:: What to produce ::
The lines to be copied are those below that contain "deals".
--- Entries supplied ---
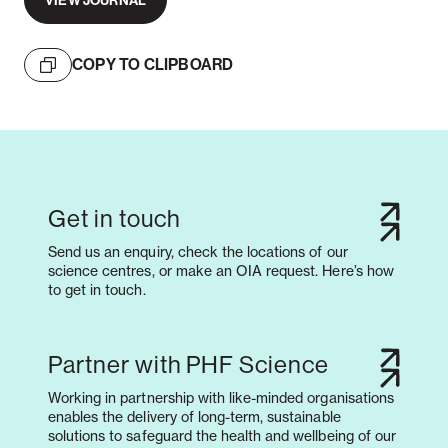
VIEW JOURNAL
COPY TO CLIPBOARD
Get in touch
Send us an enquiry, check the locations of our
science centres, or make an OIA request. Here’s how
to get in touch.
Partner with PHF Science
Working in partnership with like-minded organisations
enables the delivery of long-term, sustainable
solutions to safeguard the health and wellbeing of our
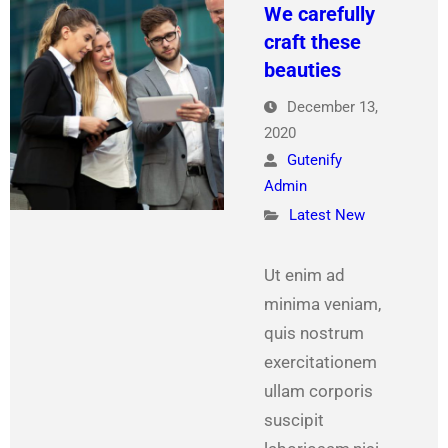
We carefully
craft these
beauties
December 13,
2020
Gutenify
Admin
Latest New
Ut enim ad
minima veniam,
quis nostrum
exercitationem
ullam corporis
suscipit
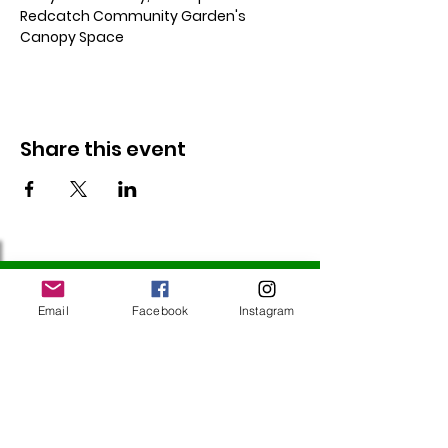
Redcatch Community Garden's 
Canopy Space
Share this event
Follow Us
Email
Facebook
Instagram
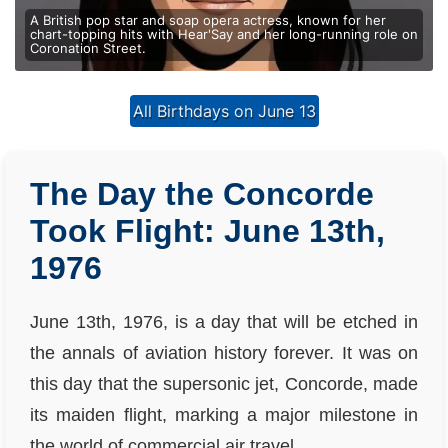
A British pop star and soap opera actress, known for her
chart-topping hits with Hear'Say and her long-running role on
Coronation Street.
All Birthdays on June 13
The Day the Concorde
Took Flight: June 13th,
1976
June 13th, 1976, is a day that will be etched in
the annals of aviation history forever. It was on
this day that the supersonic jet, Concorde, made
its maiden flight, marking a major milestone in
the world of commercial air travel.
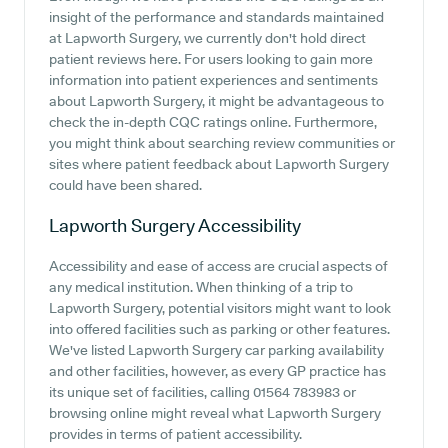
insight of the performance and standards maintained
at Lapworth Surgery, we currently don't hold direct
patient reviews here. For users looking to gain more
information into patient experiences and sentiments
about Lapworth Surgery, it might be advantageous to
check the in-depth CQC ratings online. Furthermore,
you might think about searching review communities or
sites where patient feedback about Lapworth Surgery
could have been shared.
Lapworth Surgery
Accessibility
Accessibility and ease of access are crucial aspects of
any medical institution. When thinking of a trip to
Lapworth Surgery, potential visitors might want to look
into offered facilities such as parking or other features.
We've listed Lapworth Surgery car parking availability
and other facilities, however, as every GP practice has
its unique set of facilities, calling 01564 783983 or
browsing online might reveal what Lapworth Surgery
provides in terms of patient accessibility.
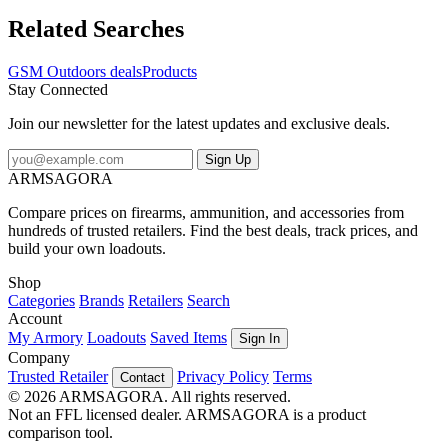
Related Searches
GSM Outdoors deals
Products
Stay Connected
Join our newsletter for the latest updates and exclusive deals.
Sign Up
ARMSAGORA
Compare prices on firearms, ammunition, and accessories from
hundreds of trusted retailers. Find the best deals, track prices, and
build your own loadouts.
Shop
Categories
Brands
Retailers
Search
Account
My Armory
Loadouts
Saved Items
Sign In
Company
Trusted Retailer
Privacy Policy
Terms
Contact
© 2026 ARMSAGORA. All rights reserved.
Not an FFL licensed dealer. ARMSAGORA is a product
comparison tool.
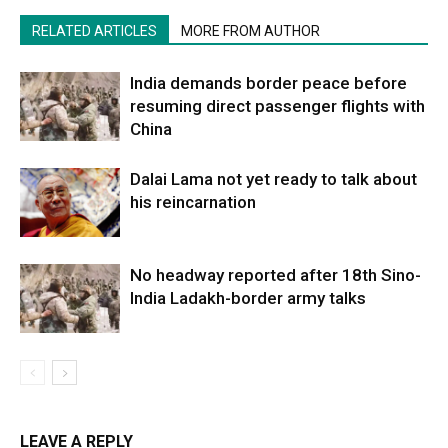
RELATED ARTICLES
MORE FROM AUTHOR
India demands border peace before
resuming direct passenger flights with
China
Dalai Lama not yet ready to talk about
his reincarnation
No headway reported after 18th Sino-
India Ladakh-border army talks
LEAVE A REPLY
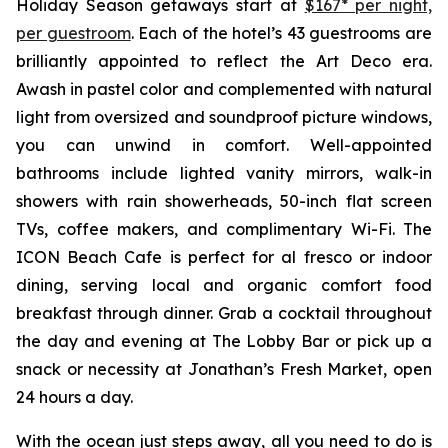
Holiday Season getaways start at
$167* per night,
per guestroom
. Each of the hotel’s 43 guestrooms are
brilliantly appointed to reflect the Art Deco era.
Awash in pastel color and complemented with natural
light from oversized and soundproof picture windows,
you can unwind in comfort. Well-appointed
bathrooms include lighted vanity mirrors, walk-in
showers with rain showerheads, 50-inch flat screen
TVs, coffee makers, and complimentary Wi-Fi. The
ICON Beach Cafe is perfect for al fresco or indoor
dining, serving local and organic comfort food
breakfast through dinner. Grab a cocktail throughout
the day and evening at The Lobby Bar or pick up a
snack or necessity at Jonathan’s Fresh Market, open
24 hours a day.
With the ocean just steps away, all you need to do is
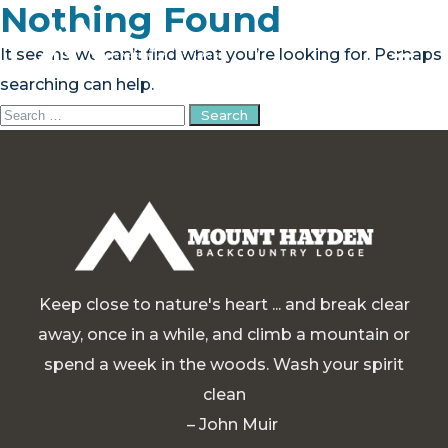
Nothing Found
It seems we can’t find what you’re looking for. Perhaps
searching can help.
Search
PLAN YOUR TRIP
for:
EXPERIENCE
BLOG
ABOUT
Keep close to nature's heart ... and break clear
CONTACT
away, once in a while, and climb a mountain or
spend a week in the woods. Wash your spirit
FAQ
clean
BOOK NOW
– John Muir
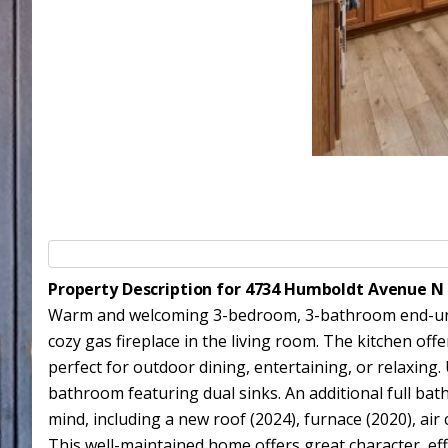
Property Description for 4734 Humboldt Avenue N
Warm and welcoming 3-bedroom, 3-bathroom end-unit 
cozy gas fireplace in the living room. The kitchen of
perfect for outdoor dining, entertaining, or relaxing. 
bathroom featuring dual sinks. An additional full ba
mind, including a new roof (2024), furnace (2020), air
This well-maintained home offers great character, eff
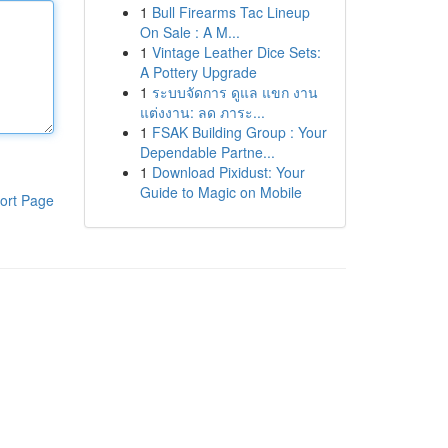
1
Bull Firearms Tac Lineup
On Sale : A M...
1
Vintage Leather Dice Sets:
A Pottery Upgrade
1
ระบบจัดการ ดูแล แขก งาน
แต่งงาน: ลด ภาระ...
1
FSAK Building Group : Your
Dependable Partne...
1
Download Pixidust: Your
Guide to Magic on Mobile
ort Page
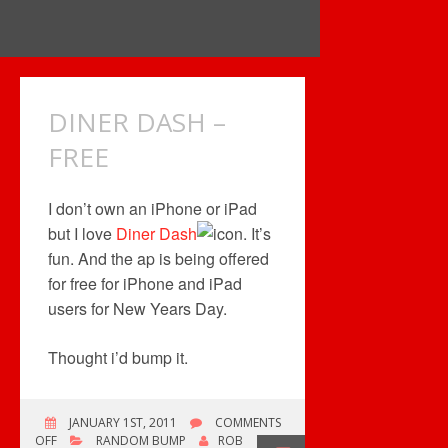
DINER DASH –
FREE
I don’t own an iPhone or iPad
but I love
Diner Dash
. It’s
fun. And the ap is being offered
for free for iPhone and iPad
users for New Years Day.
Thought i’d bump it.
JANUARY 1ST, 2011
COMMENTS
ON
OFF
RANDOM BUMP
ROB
---
:: Reply to the exercise ::
GSM Outdoors deals
Join our newsletter for the latest updates and exclusive deals.
hundreds of trusted retailers. Find the best deals, track prices, and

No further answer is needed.